• _GIVEN TEXT_
┏━━

The company that I work for produces two different software applications. The first is an ecommerce platform that’s new and sexy, uses the latest technology, and grabs the majority of the company’s development resources. The second is an order fulfillment application that is older, a little ugly, runs on outdated technology, and does not require much upkeep from developers.

In terms of Rogers’ TALC bell curve, the ecommerce platform is stuck in the initial stages of the adoption life cycle as we struggle to move beyond meeting the needs of the innovators and early adopters. As Hackos states, “In most cases, innovator and early adopter customers are integrally involved in helping a company develop the product in the first place” (125). Without the guidance, suggestions, and gentle nudges that our first set of customers have given us, the product would not be nearly as functional or feature-rich as it is currently. However, as the ecommerce product grows, stabilizes, and matures, so does the necessity that our product moves beyond these initial stages, across Moore’s chasm, and into the profitable land of the majority.

At the moment, the product is experiencing what could be considered “growing pains”.  As our user base and their expectations change, so should our business strategies. The majority markets want a stable product that’s bug free, easy to use and well-documented. These types of customers do not want to experiment with settings in order to find something that meets their needs. Instead, they expect the product to suit their use cases right out of the box. Furthermore, the majority users require user manuals and other training media that allows them to do the configuration of the application themselves, without the need for a hired implementation consultant or programmer. When we were serving just the innovators and early adopters, a rag-tag team of software developers and a business analyst were the only resources needed to make the customer happy. However, now that the company is attempting to satisfy the majority, we are faced with hiring more quality assurance testers, technical writers and training specialists whose single focus is on meeting the needs of the majority users.

The company’s order fulfillment application, on the other hand, is on the far right of the TALC curve – the laggards. Like mainframes and other hold outs, our order fulfillment application gets the job done – albeit in a not-so-pretty way. Because the application relies on technology platforms that are outdated (and is incompatible with the latest operating systems and database servers), we can only market it toward laggards who haven’t yet upgraded and don’t plan to upgrade in the next several years. These are customers who are happy to maintain an aging system – moreover, because the application is so mature, the documentation and resources are available to ensure that supporting such an ancient system is easy.

Put into the context of the TALC, it’s easy to understand the direction that the company’s applications are headed and the diverse needs of each user group. However, as we are currently experiencing, getting across Moore’s chasm is anything but simple.

┗━━

• _TASK BRIEF_
In the text about the two software applications, what kinds of staff is the company now faced with hiring to satisfy the majority? Rely only on the text about the two software applications when answering.

• _STORED DATA_
┏━━

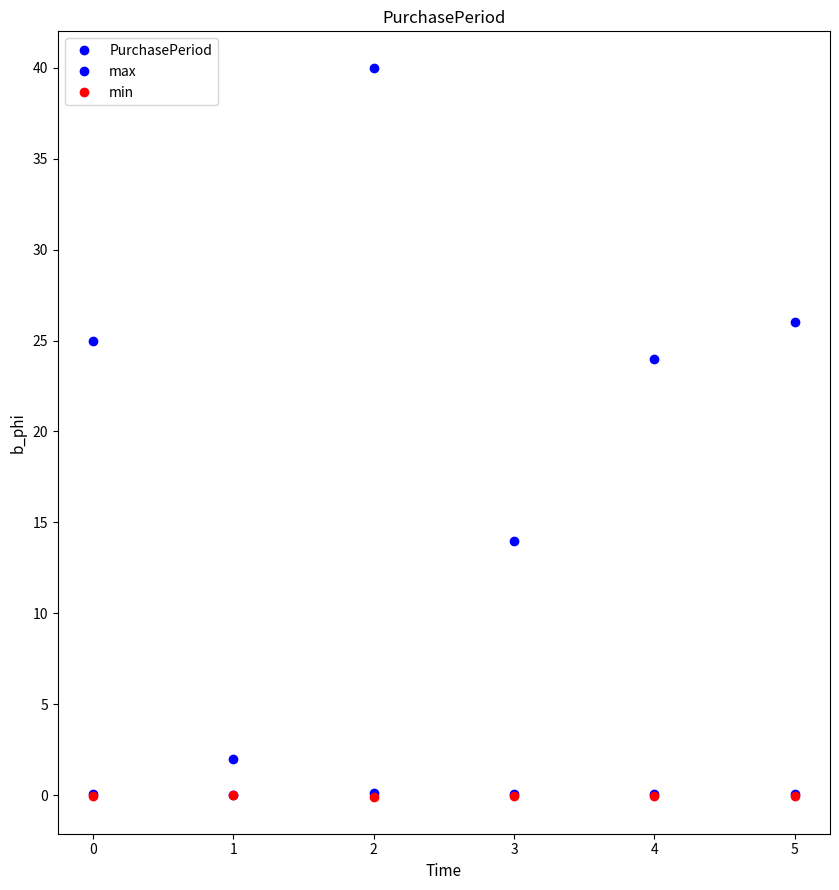

Reading left to right, what are all the values shown in this chart?

PurchasePeriod: 0=25.0	1=2.0	2=40.0	3=14.0	4=24.0	5=26.0
max: 0=0.1	1=0.0	2=0.1	3=0.0	4=0.1	5=0.1
min: 0=-0.1	1=-0.0	2=-0.1	3=-0.0	4=-0.1	5=-0.1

┗━━

• _RESULT FOR THIS EXERCISE_
Quality assurance testers, technical writers and training specialists.